The NHL’s Stanley Cup playoffs are underway, confirming that playoff hockey is the best pro sports has to offer, but NHL officiating is not.
This was typified by an incident during a Saturday afternoon game between Colorado and Nashville.
A goal was scored by Colorado, but Nashville challenged it with video review, alleging goalie interference.
Goalie interference is hockey’s version of football’s pass interference. No two officials seem to have the same definition.
Fans, who think they know the rules, are often astounded when the calls go precisely opposite of what they might have expected, prompting utterances not fit to be heard on Mother’s Day.
Often, too, the obligatory rules experts that decorate broadcasts these days can’t agree with the calls that are made.
There was a delicious side note to Saturday’s Colorado-Nashville example because TNT’s rules expert was retired NHL referee Don Koharski.
For those who are not hockey fans, Koharski was at the center of one of the most memorable coach-ref incidents in the history of the NHL.
It happened after Game Three of the Eastern Conference finals in 1988 between New Jersey and Boston, a 6-1 Bruins win.
Jersey coach Jim Schoenfeld didn’t like the way Koharski had called the game and confronted him afterward as they left the ice. According to various reports, Koharski caught his skate on the concrete corridor floor and stumbled, after which he accused Schoenfeld of shoving him.
A video of the incident (and how fitting that video would prove an apparent officiating error) seemed to back up Schoenfeld.
But while Koharski threatened Schoenfield that he would not coach another (game), Schoenfeld shot back one of the most memorable retorts in the annals of hockey: “You fell you fat pig. Have another doughnut.”
The NHL suspended Schoenfeld for at least one game without a hearing. New Jersey management got a court order to stay that and the regularly assigned officials refused to work Game Four, leaving that to a makeshift crew which included the manager of a New York skating rink.
New Jersey won what was considering a poorly officiated game, but Boston went on to win the series.
Schoenfeld eventually was suspended for Game 5, notably the reason given was “verbal abuse of an official” but not the alleged shove of Koharski.
Koharski, in his role as officiating guru on Saturday’s broadcast, was called upon to weigh in on a question of physical contact and Koharski was positive it would be ruled no goal due to a Colorado player contacting the Nashville goalie.
“I’d be shocked if they don’t (overturn the goal),” Koharski said.

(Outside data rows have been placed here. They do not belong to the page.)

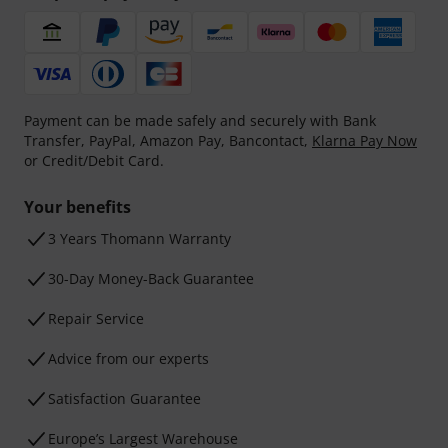
Payment can be made safely and securely with Bank
Transfer, PayPal, Amazon Pay, Bancontact,
Klarna Pay Now
or Credit/Debit Card.
Your benefits
3 Years Thomann Warranty
30-Day Money-Back Guarantee
Repair Service
Advice from our experts
Satisfaction Guarantee
Europe’s Largest Warehouse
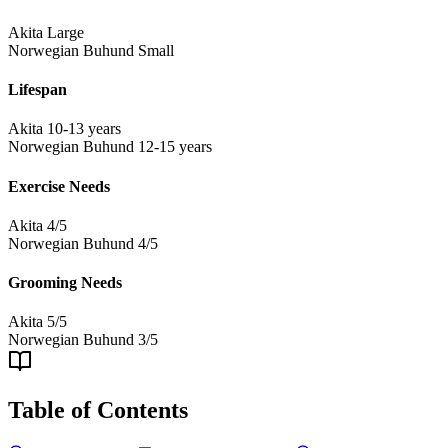
Akita
Large
Norwegian Buhund
Small
Lifespan
Akita
10-13 years
Norwegian Buhund
12-15 years
Exercise Needs
Akita
4/5
Norwegian Buhund
4/5
Grooming Needs
Akita
5/5
Norwegian Buhund
3/5
Table of Contents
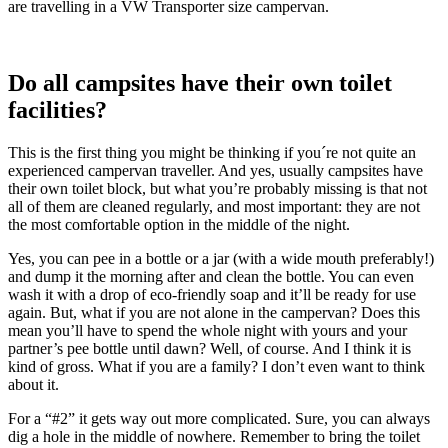
are travelling in a VW Transporter size campervan.
Do all campsites have their own toilet
facilities?
This is the first thing you might be thinking if you´re not quite an
experienced campervan traveller. And yes, usually campsites have
their own toilet block, but what you’re probably missing is that not
all of them are cleaned regularly, and most important: they are not
the most comfortable option in the middle of the night.
Yes, you can pee in a bottle or a jar (with a wide mouth preferably!)
and dump it the morning after and clean the bottle. You can even
wash it with a drop of eco-friendly soap and it’ll be ready for use
again. But, what if you are not alone in the campervan? Does this
mean you’ll have to spend the whole night with yours and your
partner’s pee bottle until dawn? Well, of course. And I think it is
kind of gross. What if you are a family? I don’t even want to think
about it.
For a “#2” it gets way out more complicated. Sure, you can always
dig a hole in the middle of nowhere. Remember to bring the toilet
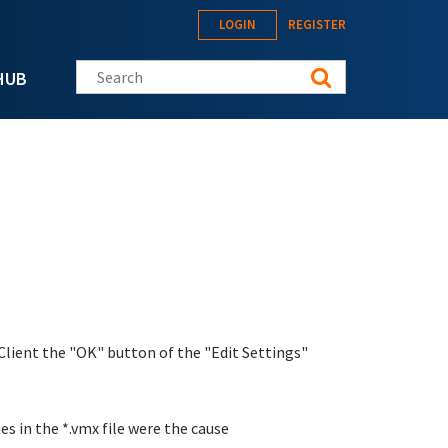
LOGIN
REGISTER
Search this site
HUB
Client the "OK" button of the "Edit Settings"
es in the *.vmx file were the cause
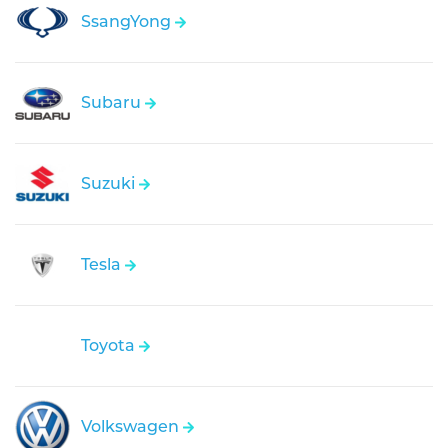
SsangYong
Subaru
Suzuki
Tesla
Toyota
Volkswagen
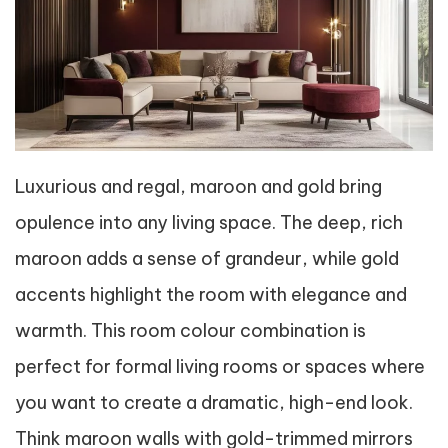
Luxurious and regal, maroon and gold bring
opulence into any living space. The deep, rich
maroon adds a sense of grandeur, while gold
accents highlight the room with elegance and
warmth. This room colour combination is
perfect for formal living rooms or spaces where
you want to create a dramatic, high-end look.
Think maroon walls with gold-trimmed mirrors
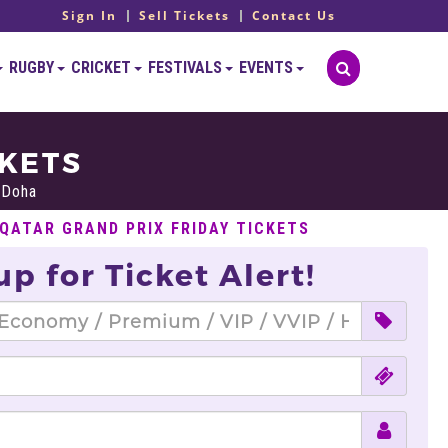
Sign In
Sell Tickets
Contact Us
RUGBY
CRICKET
FESTIVALS
EVENTS
CKETS
, Doha
 QATAR GRAND PRIX FRIDAY TICKETS
up for Ticket Alert!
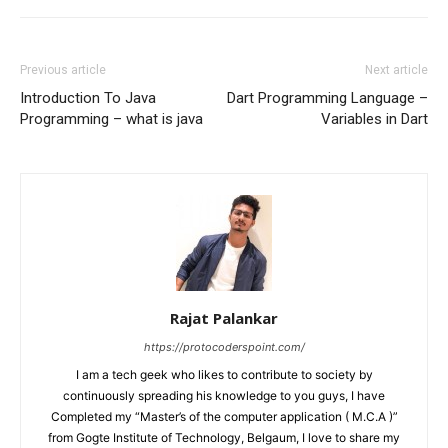
Previous article
Next article
Introduction To Java
Dart Programming Language –
Programming – what is java
Variables in Dart
Rajat Palankar
https://protocoderspoint.com/
I am a tech geek who likes to contribute to society by
continuously spreading his knowledge to you guys, I have
Completed my “Master’s of the computer application ( M.C.A )”
from Gogte Institute of Technology, Belgaum, I love to share my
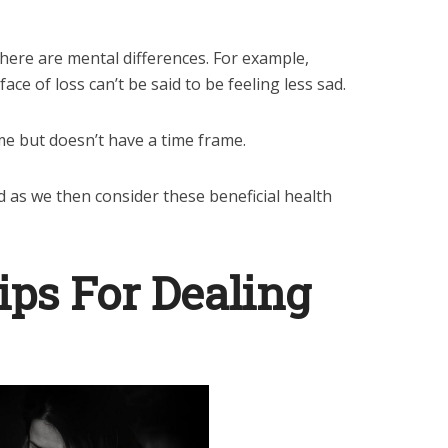
 there are mental differences. For example,
ace of loss can’t be said to be feeling less sad.
me but doesn’t have a time frame.
d as we then consider these beneficial health
ips For Dealing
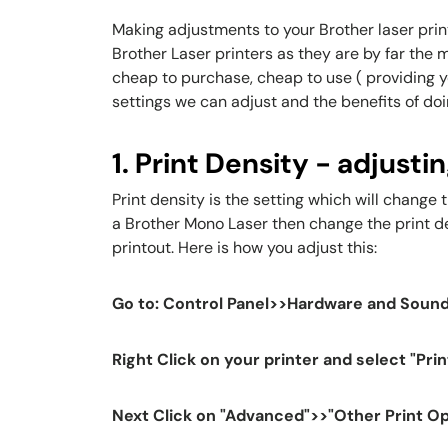
Making adjustments to your Brother laser printe
Brother Laser printers as they are by far the 
cheap to purchase, cheap to use ( providing you
settings we can adjust and the benefits of doi
1. Print Density - adjusti
Print density is the setting which will change 
a Brother Mono Laser then change the print dens
printout. Here is how you adjust this:
Go to: Control Panel>>Hardware and Sound
Right Click on your printer and select "Pri
Next Click on "Advanced">>"Other Print O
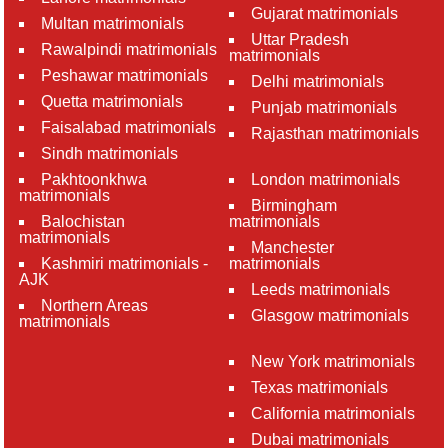
Gujarat matrimonials
Multan matrimonials
Uttar Pradesh
Rawalpindi matrimonials
matrimonials
Peshawar matrimonials
Delhi matrimonials
Quetta matrimonials
Punjab matrimonials
Faisalabad matrimonials
Rajasthan matrimonials
Sindh matrimonials
Pakhtoonkhwa
London matrimonials
matrimonials
Birmingham
Balochistan
matrimonials
matrimonials
Manchester
Kashmiri matrimonials -
matrimonials
AJK
Leeds matrimonials
Northern Areas
Glasgow matrimonials
matrimonials
New York matrimonials
Texas matrimonials
California matrimonials
Dubai matrimonials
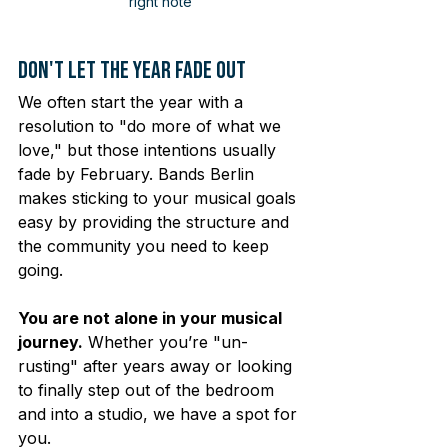
right note
Don't Let the Year Fade Out
We often start the year with a 
resolution to "do more of what we 
love," but those intentions usually 
fade by February. Bands Berlin 
makes sticking to your musical goals 
easy by providing the structure and 
the community you need to keep 
going.
You are not alone in your musical 
journey.
 Whether you’re "un-
rusting" after years away or looking 
to finally step out of the bedroom 
and into a studio, we have a spot for 
you.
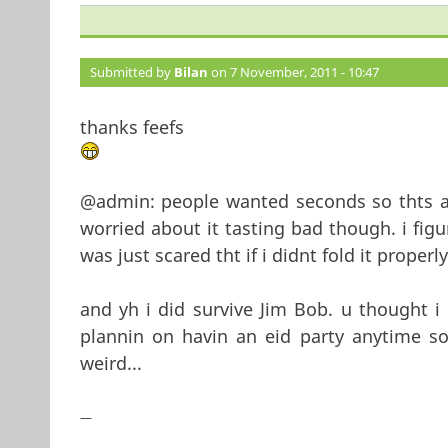
Submitted by
Bilan
on 7 November, 2011 - 10:47
thanks feefs
@admin: people wanted seconds so thts alw
worried about it tasting bad though. i fig
was just scared tht if i didnt fold it properly
and yh i did survive Jim Bob. u thought i
plannin on havin an eid party anytime so
weird...
—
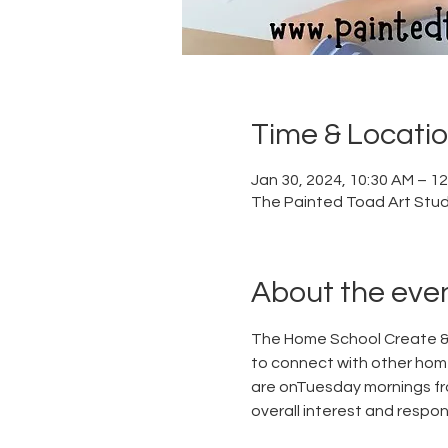
Time & Locati
Jan 30, 2024, 10:30 AM – 1
The Painted Toad Art Studi
About the eve
The Home School Create & 
to connect with other home
are onTuesday mornings fr
overall interest and respon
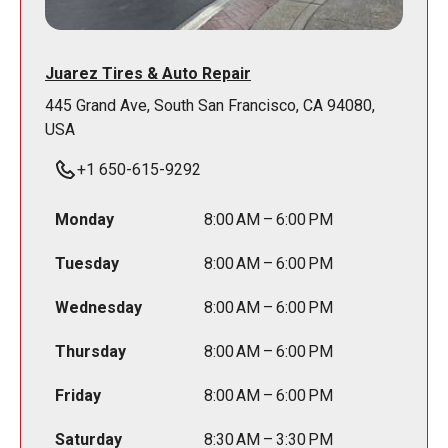
Juarez Tires & Auto Repair
445 Grand Ave, South San Francisco, CA 94080,
USA
+1 650-615-9292
Monday
8:00 AM – 6:00 PM
Tuesday
8:00 AM – 6:00 PM
Wednesday
8:00 AM – 6:00 PM
Thursday
8:00 AM – 6:00 PM
Friday
8:00 AM – 6:00 PM
Saturday
8:30 AM – 3:30 PM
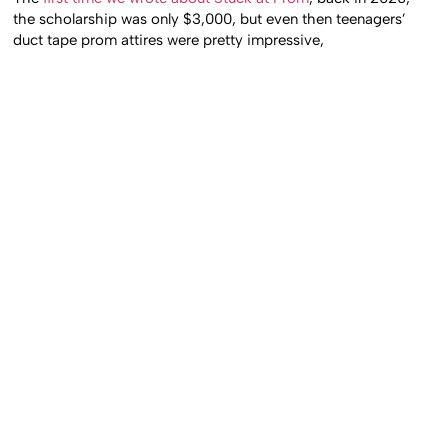
the scholarship was only $3,000, but even then teenagers’
duct tape prom attires were pretty impressive,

Here’s the irony. This time Koharski was sure that a Nashville player had not shoved the Colorado player into the goalie, which would have negated any interference call.
But the league’s situation room saw it the other way, Later, a league statement read that contact by Nashville’s’ Mikael Granlund on Colorado’s Artturi Lehkonen had forced him into the goalie and therefore it was not goalie interference.
This time it was decided there had been a shove and Koharski had missed it, too.
Somewhere Schoenfeld must have been smiling, perhaps while eating a doughnut.